Não sente às vezes que se fazem filmes de terror a mais?
Quando comecei a interessar-me pelo género, decidi que queria ver todos os filmes de terror jamais feitos. Eram os anos 1970 e nessa altura era um objectivo perfeitamente alcançável. Mas hoje há tantos filmes vindos de tantos sítios que se eu decidisse investigar, por exemplo, os filmes de terror indianos, teria de pôr de parte um ano inteiro só para eles... É verdade que muitas vezes vejo 10 ou 15 filmes que são todos muito parecidos entre si, mas isso também permite identificar tendências, pontos em comum, e isso é por si só interessante. A multiplicidade de possibilidades de acesso que existem hoje garantem que haverá sempre alguma coisa a descobrir.

Por falar nisso, o remake americano do japonês Death Note acabou de se estrear directamente no Netflix.
Aí está um modelo de distribuição sobre o qual ainda não temos um veredicto. Estar no Netflix não é igual a ser visto por todos os assinantes do Netflix. Mas do ponto de vista da produção, não importa quanta gente o vê, porque o investimento já foi recuperado... Ainda está em aberto se o Netflix consegue sustentar um franchise. Se olhar para os grandes êxitos do cinema de terror nos últimos 15 anos, coisas como Saw ou Actividade Paranormal são pequenas produções fora do baralho, feitas por realizadores sem currículo, e que mexeram com o público. Será que se o Saw se tivesse estreado na Netflix hoje teríamos um novo filme da série a estrear-se no final do ano? Não tenho certeza.

Dado que a televisão parece estar a tornar-se importante para o género, com séries como The Walking Dead ou American Horror Story, acha que é aí que está o futuro?

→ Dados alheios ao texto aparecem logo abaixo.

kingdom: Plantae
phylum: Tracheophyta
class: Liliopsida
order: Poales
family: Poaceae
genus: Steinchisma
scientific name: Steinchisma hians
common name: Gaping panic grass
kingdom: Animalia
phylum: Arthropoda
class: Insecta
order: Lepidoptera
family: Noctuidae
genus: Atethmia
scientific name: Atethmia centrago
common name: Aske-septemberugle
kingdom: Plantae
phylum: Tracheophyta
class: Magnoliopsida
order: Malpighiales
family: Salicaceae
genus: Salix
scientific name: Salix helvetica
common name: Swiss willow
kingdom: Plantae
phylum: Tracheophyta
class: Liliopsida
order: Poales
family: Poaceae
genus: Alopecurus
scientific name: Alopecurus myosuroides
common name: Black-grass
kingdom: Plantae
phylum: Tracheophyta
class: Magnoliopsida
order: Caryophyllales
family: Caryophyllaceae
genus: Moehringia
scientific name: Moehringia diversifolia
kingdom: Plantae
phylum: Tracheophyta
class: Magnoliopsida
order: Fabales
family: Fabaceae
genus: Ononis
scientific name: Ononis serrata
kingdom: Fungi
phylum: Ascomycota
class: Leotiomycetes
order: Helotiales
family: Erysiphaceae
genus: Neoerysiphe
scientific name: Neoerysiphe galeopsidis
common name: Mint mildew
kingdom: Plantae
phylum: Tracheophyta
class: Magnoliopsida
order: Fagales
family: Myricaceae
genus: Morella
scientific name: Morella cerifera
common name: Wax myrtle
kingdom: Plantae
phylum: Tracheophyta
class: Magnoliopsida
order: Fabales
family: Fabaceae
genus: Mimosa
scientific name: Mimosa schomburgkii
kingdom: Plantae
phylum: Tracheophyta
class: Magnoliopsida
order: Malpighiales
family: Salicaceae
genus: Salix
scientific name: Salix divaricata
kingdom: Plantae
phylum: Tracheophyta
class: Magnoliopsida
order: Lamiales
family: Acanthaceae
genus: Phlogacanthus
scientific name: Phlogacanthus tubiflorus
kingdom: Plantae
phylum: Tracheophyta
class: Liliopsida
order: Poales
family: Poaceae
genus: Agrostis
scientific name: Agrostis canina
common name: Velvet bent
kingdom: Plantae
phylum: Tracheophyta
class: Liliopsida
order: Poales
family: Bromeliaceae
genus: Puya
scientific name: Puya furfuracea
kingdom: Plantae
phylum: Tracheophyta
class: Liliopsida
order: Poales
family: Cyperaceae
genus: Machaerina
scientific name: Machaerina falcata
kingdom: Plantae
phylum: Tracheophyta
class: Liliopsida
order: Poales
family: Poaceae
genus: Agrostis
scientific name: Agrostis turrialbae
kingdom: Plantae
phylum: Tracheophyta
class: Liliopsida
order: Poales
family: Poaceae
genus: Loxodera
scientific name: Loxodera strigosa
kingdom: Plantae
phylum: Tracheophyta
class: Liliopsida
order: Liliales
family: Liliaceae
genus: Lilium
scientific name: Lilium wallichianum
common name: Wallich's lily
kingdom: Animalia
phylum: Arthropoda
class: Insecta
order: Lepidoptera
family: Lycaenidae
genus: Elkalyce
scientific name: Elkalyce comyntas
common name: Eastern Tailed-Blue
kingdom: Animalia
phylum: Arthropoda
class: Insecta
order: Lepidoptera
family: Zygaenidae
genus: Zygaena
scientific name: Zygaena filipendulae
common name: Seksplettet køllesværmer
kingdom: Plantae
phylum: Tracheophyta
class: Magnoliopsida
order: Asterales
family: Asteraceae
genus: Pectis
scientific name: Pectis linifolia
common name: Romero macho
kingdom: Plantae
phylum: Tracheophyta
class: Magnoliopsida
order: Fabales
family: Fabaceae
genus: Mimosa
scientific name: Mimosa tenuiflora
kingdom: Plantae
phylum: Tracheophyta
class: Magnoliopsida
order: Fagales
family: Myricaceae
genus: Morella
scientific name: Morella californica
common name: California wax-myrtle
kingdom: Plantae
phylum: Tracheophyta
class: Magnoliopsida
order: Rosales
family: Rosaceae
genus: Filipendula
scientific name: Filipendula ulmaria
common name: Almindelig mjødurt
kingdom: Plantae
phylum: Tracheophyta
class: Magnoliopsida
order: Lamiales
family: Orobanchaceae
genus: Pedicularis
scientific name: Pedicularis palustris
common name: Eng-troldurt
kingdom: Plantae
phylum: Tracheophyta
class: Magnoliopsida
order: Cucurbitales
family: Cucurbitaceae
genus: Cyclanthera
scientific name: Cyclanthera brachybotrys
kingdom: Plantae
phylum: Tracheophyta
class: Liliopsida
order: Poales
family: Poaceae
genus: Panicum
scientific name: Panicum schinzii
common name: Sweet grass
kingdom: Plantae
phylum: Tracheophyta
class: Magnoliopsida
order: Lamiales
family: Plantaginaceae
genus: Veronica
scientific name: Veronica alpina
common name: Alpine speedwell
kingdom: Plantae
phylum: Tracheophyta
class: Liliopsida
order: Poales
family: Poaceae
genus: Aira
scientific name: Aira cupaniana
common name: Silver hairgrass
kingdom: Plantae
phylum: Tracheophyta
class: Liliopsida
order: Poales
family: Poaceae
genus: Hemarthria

A televisão trata muito bem o terror, embora no geral não corra tantos riscos como podia. Uma série como Black Mirror é mais Twilight Zone do que outra coisa, embora tenha bons momentos de terror. Mas nos anos 1970, quando havia menos canais, fizeram-se para televisão algumas das melhores histórias de fantasmas de sempre. Era simpático se isso voltasse a acontecer.